Упрямый лесной бык не отзывался. Ильмо глянул под ноги, увидел как раз то, что надо — сухую ветку, — и нарочно наступил на нее. Ветка сломалась с громким треском. Тут же совсем недалеко, в рябиновой рощице, раздалось глухое угрожающее мычание. Ильмо застыл на месте. Подумав мгновение, он наклонился к земле, сложил ладони у рта и проревел по-лосиному, вызывая «соперника» на бой. После чего поднял самострел на уровень лосиной груди и приготовился.

Лось не шевелился. «Хочет подпустить меня еще ближе», — подумал Ильмо и тихо, как хийси,[7] стал красться вперед. В воздухе кисло пахло ягодами. За рябинами маячило что-то темное.

— Приди ко мне, жеребчик Тапио! — позвал Ильмо, понемногу надавливая на спусковой крючок самострела.

В ответ раздался шум, треск, фырканье и глухой стук копыт. Ильмо выстрелил — и отскочил в сторону, чтобы раненый лось не затоптал его. Однако никакого лося он не увидел. Черные стволы рябин качались, осыпая землю листьями, а вдалеке затихал глухой перестук копыт.
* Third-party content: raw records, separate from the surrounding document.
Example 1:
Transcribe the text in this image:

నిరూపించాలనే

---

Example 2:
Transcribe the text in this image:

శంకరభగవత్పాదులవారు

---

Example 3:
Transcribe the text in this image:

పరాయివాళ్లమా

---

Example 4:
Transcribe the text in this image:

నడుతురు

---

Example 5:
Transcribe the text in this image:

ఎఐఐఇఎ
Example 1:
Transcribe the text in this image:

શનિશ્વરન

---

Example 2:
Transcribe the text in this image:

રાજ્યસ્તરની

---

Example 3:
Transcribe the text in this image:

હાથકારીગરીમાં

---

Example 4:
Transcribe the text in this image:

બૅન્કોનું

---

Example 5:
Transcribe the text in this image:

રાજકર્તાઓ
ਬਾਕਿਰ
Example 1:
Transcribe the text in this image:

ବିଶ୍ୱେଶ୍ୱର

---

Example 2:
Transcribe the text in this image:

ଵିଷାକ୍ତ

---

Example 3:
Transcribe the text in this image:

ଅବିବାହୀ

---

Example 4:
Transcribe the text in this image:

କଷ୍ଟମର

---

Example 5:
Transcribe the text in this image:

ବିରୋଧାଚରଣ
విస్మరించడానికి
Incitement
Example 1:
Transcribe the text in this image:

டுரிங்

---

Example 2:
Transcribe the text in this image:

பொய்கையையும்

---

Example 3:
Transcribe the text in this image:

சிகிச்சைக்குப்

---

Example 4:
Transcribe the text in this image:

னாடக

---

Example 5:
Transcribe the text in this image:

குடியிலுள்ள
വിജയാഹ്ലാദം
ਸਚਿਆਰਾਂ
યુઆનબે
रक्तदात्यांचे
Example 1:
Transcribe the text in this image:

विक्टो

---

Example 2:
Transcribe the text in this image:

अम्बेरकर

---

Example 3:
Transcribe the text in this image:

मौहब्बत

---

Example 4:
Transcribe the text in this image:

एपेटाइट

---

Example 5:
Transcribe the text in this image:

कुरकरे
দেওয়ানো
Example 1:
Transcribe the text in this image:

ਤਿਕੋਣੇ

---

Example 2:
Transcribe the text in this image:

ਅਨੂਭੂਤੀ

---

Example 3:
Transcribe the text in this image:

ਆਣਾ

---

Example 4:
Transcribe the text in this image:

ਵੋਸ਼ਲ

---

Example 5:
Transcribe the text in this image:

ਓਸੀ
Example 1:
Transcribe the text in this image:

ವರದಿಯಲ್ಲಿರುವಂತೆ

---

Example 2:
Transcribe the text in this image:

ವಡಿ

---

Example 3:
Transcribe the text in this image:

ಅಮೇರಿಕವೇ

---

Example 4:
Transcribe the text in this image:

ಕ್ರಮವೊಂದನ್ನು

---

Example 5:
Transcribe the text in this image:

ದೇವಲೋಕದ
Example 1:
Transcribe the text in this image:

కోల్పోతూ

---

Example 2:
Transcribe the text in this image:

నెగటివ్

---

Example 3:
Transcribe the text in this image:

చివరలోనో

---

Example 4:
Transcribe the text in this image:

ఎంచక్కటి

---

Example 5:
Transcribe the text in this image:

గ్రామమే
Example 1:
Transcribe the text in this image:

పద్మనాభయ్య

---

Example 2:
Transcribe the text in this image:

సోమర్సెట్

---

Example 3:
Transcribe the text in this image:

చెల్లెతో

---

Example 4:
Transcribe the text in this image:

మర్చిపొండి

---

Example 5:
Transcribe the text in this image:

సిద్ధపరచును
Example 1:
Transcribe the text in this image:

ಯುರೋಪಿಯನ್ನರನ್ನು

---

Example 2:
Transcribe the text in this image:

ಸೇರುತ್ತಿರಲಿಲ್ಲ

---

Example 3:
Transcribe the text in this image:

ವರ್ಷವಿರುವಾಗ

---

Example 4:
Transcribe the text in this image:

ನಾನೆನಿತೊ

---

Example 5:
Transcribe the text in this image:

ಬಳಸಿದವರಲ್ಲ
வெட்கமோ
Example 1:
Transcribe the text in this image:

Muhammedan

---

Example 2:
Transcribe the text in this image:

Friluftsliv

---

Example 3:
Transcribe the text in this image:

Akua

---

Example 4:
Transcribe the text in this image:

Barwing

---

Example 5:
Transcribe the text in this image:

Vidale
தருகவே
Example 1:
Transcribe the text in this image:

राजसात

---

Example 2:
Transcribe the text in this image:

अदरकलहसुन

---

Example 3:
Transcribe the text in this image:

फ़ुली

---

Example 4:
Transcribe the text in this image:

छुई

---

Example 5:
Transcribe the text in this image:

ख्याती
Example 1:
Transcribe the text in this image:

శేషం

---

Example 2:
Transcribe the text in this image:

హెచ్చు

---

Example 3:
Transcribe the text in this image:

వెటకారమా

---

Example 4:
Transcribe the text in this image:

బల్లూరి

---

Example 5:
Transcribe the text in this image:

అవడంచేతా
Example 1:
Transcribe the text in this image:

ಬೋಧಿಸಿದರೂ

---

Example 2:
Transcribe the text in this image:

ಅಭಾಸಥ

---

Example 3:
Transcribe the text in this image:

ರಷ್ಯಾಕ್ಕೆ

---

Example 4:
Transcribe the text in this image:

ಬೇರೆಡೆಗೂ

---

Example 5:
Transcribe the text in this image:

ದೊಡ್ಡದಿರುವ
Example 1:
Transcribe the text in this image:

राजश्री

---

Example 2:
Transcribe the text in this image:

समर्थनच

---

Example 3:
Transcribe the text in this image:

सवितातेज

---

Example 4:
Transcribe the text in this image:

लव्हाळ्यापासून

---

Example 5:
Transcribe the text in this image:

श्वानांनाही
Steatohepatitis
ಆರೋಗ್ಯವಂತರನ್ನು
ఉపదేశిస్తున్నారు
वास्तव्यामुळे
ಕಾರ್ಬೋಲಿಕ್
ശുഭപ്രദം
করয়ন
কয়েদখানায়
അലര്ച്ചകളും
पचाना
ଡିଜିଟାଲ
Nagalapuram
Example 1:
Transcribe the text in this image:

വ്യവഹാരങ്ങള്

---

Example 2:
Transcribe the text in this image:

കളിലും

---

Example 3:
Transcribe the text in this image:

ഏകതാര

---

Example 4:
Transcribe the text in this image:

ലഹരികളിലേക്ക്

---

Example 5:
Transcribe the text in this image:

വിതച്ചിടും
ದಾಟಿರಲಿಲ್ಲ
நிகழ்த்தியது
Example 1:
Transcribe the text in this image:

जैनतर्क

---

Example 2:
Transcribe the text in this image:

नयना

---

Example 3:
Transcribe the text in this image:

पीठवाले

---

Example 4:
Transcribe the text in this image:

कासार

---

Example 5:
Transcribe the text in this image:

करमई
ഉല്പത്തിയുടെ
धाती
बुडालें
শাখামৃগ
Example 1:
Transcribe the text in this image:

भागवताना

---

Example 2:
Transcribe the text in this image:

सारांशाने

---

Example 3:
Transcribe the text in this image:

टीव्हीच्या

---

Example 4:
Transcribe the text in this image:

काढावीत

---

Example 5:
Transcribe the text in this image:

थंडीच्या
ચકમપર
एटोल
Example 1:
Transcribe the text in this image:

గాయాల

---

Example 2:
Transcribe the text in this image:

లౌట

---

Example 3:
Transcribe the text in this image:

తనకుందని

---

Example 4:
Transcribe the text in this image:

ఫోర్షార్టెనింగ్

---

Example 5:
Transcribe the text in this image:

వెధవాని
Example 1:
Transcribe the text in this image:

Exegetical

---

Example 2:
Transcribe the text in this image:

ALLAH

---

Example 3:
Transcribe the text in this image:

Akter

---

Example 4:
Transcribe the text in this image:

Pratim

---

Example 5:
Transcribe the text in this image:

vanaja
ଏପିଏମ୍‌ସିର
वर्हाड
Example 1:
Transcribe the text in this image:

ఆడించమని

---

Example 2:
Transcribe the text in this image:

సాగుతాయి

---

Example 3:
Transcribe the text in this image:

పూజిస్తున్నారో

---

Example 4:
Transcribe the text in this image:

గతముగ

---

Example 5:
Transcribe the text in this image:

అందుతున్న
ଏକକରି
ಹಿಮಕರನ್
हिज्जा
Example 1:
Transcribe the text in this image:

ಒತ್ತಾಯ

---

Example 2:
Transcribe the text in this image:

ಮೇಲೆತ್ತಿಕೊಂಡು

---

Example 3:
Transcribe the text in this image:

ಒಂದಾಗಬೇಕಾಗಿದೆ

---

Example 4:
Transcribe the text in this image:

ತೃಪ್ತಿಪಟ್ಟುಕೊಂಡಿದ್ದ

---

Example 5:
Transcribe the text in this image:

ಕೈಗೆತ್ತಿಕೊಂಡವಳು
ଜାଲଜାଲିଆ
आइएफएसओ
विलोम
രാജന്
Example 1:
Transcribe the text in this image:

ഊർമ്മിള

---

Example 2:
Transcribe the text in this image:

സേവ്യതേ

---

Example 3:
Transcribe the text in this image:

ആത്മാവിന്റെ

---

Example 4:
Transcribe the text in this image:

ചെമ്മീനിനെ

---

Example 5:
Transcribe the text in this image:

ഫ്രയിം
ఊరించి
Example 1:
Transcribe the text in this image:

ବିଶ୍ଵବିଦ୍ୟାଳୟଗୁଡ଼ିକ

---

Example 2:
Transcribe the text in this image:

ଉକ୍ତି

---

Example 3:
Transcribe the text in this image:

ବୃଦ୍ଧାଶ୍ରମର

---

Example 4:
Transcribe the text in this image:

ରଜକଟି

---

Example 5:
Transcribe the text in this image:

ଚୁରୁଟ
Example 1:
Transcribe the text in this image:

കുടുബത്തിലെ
Ильмо перевел дыхание и опустил самострел. Лось сбежал! Охотник так удивился, что даже досада отступила. Желая разобраться, он направился к тому месту, где прятался в засаде лось, и там долго рассматривал изрытую копытами землю. Вскоре Ильмо нашел причину: отпечатки копыт лося пересекали совсем свежие отпечатки лап росомахи. Странное дело! Судя по всему, увидев эту росомаху, лось ошалел от страха и кинулся прочь, как будто встретил голодного медведя. Следы лося вели к востоку. Росомаха же побежала на север, к оврагам и ельнику-корбе.